Death of a Meme
Warning: important question about communications coming. Don’t tune out just yet.
Jingle Bells, Batman smells,
Robin laid an egg.
The Batmobile lost a wheel,
and the Joker got away, HEY!
I remember this song from my youth. Actually, a similar one, because the Joker never made an appearance in the version I heard back at Sawtooth Elementary in Twin Falls, Idaho. Late 70s to early 80s, if you must know.
So imagine my surprise to hear my 5-year-old girl and 3-year-old boy singing it over the weekend. (I am fully aware that the boy doesn’t always get the lyrics right, but it’s usually an error of omission instead of improvisation.) I don’t know how old the song was when it got to me, and I’m not sure how many iterations it has been through in that time. I do know that my 3-year-old is singing it, even though I’m fairly certain he doesn’t know that a robin is a kind of bird.
The telephone game
You tell a friend, who whispers it to a friend, who tells it to another, and so on until the original message gets garbled into oblivion. Some call it ‘message creep,’ and it’s not just a phenomenon of people. Errors in translation cause mutations. Most of them are lethal to the cell. Of the few remaining, many render the cell (or the organism) sterile. Of that remaining group, a few are disadvantageous enough for natural selection to wipe away. And a few make for wonderful advances in ability and viability.
What struck me about the ‘Batman smells’ meme is the longevity. It has stayed on the schoolyard for decades, prompted by the calendar to poke out every holiday season. This is in stark contrast to internet memes, which flare up and flame out within a matter of days. (Reminiscent of the rythym of the cicadas.) One generation of kids with faulty memories store away the verses, and hand them on to other kids, who move away and spread the song virally.

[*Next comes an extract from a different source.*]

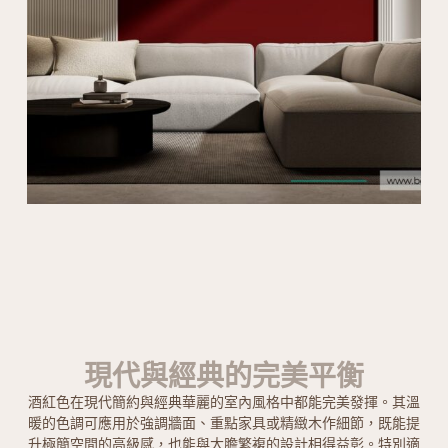
現代與經典的完美平衡
酒紅色在現代簡約與經典華麗的室內風格中都能完美發揮。其溫
暖的色調可應用於強調牆面、重點家具或精緻木作細節，既能提
升極簡空間的高級感，也能與大膽繁複的設計相得益彰。特別適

The song is in fact everywhere, and if it does disappear for a little while some kid will bring it back.
The death of a meme
I’m sure that at some point, one of the gross-out Nickelodeon cartoons will create a version with references to bodily functions, and that will exist in reruns as the steady-state stabilizing influence that cements the debate once and for all. If not, there will be a definitive version that gets the honor merely for having high search engine optimization. Somehow, someway, the more we become connected the less variety we will enjoy. I don’t want to exist only in social networks. It’s dead-end places like Occam’s RazR where original thoughts spring forth without succumbing to the noise and co-opting of the echo chambers.
So, I turn to you for help.
In the comments below, please (as faithfully as you can) reprint the lyrics of the “Jingle Bells, Batman smells” song you remember from your youth. Do it for the children.

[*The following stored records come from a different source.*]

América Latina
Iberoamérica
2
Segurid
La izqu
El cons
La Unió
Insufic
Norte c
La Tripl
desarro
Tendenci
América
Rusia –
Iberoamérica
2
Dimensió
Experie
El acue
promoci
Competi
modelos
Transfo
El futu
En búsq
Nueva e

Technorati Tags: Ike Pigott, Occam’s RazR, communication, memes, internet culture, Nickelodeon, social media




Evan Keller wrote,
I am interested to hear more about the origins of it. In this digital era, it’s often easy to track down the origins of a specific meme, but in the pre-digital era, it’s much more difficult.
Anyone else?
Link | December 17th, 2007 at 1:13 pm
Jason Falls wrote,
Jingle Bells, Batman smells, Robin layed an egg.
The reason that’s all I remember is my perverted friends and I used to write gross-out lyrics to parody everything and what we wrote for that, frankly, isn’t fit for children … or your audience.
Heh.
Link | December 17th, 2007 at 3:16 pm
Geoff Livingston wrote,
Link | December 17th, 2007 at 4:19 pm
Evan Keller wrote,
http://en.wikipedia.org/wiki/Jingle_Bells
Link | December 17th, 2007 at 9:07 pm
Ike wrote,
I’m thinking beyond “Juvenile Jingle Bells,” as there could be any number of examples. Is this the Wisdom of Crowds, or the Tyranny of Crowdsourcing?